Problems and tasks -
1 - From the forum thread about houseplant cuttings, list every username that appears as a post heading.
2 - In the forum thread about houseplant cuttings, what does the spider plant like, according to the description of the plants to be sent?
3 - Write the next part of the forum thread about houseplant cuttings, beginning after its final sentence.

Document passage -
== Segment start ==

I can't recommend plants as everyone I tried died. Even spiderplants which are supposed to be really easy to look after! ::

----------


## justine

> lol!!!! I know thurso store sucks....big time!!! What cost are homebase's plants


They not too bad. I have a load at home. got them from homebase...go at the end of the week they have some bargains then.....

----------


## rob16d

Thanks for the link Liz. Will research before hand...don't want anyting to hurt my babies  :Frown:  Cheers Unicorn and dandod...where are chilli plants available?

----------


## justine

> Thanks for the link Liz. Will research before hand...don't want anyting to hurt my babies  Cheers Unicorn and dandod...where are chilli plants available?


You could try CHILLI>>>>>>>>>>>>>>>> ::

----------


## dandod

> Thanks for the link Liz. Will research before hand...don't want anyting to hurt my babies  Cheers Unicorn and dandod...where are chilli plants available?


 
not actually too sure mine was a cutting.you could try wick garden centre,not sure if its still open though.or just buy the chilli plant seeds.try woolworths.

----------


## trinkie

Rob16   If you are in Thurso,   I will send some cuttings to a friend who will leave them in the Charity shop for you !
I have sent so many cuttings - one package a day for three months when a friend needed some !!    So I am well used to it.

I will be in touch regarding collection !   


Trinkie

----------


## rob16d

Hi Trinkie, thanks, wouldn't it be easier if you just sent them direct to my house? What cuttings can you send me? Rob

----------


## quality

I can send you some newspaper cuttings Rob.

----------


## Julia

> I can send you some newspaper cuttings Rob.


Then he could grow some dhalias!  ::

----------


## rob16d

> Then he could grow some dhalias!


Hahahaha......maybe not! Good joke though! Seriously, does anyone have any other cuttings?

----------


## quality

Rob try Ebay

----------


## trinkie

There you are  !  You have been transplanted !!

Because I dont know how green are your fingers,  I will send you  -  

a Spider plant  -   very easy to grow,  likes water and fair to good light.

Dark Begonia  -  very easy, likes a shady spot.  The leaves are dark with a reddish glow,  little pink flowers .   Will tolerate lack of watering !   Very striking by a pale wall. 

Streptocarpus  -  With a purple flower.    Easy and most tolerant.   cuttings may be taken by sticking a leaf in some soil....You can cut the leaf into sections and stick each part in soil - they will all take.      Likes to be neglected for months at a time.

== Segment end ==

Provided material -
== Segment start ==

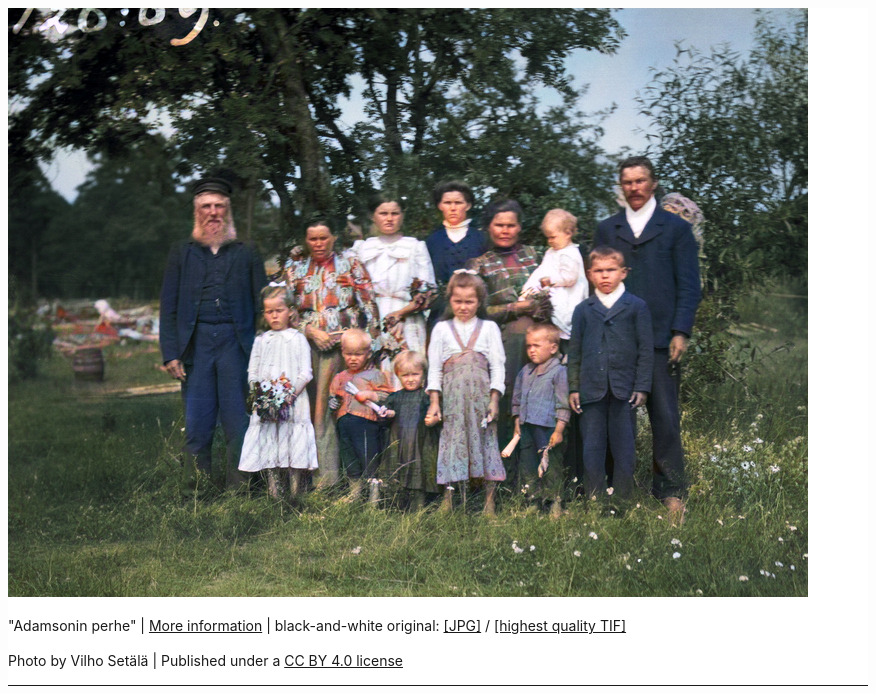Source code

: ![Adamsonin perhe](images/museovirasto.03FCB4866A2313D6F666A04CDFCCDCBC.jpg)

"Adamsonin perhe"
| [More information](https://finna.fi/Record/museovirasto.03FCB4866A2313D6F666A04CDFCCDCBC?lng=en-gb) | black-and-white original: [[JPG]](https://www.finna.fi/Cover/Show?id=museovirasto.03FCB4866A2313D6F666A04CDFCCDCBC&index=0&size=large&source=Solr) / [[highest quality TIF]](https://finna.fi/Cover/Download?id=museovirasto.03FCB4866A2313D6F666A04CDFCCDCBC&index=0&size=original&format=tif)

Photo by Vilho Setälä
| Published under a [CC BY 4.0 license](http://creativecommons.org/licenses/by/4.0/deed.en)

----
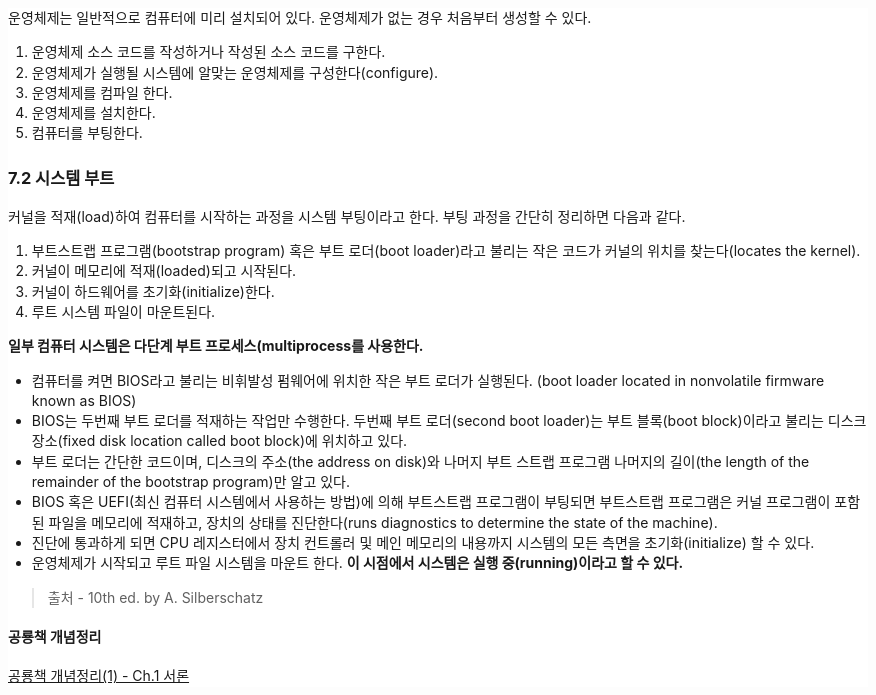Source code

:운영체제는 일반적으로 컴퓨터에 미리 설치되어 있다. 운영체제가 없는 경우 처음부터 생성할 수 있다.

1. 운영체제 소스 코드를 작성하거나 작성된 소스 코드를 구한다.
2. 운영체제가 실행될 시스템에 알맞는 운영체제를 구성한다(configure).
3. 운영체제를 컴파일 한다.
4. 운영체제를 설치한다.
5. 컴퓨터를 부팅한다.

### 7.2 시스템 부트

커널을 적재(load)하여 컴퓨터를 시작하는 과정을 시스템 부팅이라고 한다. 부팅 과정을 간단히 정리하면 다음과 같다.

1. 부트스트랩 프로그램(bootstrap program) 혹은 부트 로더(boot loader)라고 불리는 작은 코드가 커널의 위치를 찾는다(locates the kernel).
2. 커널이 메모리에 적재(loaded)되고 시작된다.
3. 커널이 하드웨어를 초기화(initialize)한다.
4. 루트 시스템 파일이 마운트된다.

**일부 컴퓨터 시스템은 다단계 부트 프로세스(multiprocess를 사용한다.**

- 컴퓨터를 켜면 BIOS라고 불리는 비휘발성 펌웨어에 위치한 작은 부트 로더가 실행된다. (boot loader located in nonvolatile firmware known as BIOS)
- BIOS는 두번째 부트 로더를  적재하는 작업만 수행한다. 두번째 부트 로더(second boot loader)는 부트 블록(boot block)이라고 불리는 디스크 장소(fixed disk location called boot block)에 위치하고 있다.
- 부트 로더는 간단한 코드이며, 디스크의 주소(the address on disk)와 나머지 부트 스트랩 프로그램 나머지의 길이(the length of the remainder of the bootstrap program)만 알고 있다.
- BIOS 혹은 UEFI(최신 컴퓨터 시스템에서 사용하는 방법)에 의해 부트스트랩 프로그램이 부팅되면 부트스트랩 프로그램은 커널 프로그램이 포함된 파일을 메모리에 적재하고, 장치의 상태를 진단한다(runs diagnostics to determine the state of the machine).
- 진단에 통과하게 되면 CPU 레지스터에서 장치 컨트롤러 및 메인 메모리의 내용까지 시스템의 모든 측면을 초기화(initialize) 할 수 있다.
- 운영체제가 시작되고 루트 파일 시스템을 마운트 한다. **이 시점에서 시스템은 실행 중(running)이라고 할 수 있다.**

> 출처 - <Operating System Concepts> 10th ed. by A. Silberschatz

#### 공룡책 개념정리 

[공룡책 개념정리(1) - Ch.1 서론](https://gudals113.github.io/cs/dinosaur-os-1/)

== Segment end ==

Task responses -
1 - justine, rob16d, dandod, trinkie, quality, Julia

2 - It likes water and fair to good light.

3 -
Kaffir Lily...... my Pride and Joy !  I have kept this plant going for over 30yrs.     Very easy,  needs little watering and must be pot-bound.   In fact leave it in a pot until the pot breaks !   The flowers are a joy !    I will try to get a photo of this plant on here.

Hydrangea - a small house plant, with a little pink flower..... Loves water - hence the name !

A couple of Geraniums   -  all easy .

If you give your address to one of the Mods, I am sure they will pass it on to me.    Then I'll post the plants at the start of next week,  to avoid them hanging around in the post office over the weekend.

My pleasure.

----------


## sassylass

> snip
> 
> Streptocarpus ...
> 
> snip


That requires antibiotic, does it not? haha

----------


## rob16d

Haha! Well my gran taught me a lot about gardening! I would say my fingers are green....know loads of latin and common names for plants! eg. geraniums are called pelargoniums! Haha!  :Grin:  How are the cuttings going to be packaged? I'm REALLY greatful! Can I not just pm you mty address? Rob

----------


## rob16d

What plants (for indoors) does homebase sell and what prices? Cheers.

----------


## rob16d

Trinkie I asked Bill Fearnie to forward my address to you, can u try contacting him and asking him for it? Cheers

----------


## rob16d

Trinkie, would just like to say thanks! The parcel arrived and plants are now in water until I can get some pots and compost bought, thanks very much for being so kind and I'm looking forward to having a beautiful house with yor plants  :Smile:

----------


## trinkie

Well done !!    Keep them in water and ask your friends for old pots !  You could even ask in a charity shop.   But wash secondhand pots thoroughly !

   Woolworths for compost I'd think.

I hope they give you as much pleasure as they have given me  !

Trinkie

----------


## rob16d

Sounds good! Can't wait! Also, have you got any ideas how to keep cats off of houseplants? I don't want my kittens butchering them!

----------


## sweetpea

Rob, I've got loads of chilli plant seedlings on the go just now, I'll pot a few up for you and grow them on a bit then get them to you. Just need a sunny window sill then you can make a curry for your mates and blow their heads off lol

----------


## rob16d

Sweetpea, that's really nice of you! Would be good! Would you just post them once theyv grown or you needing them collected?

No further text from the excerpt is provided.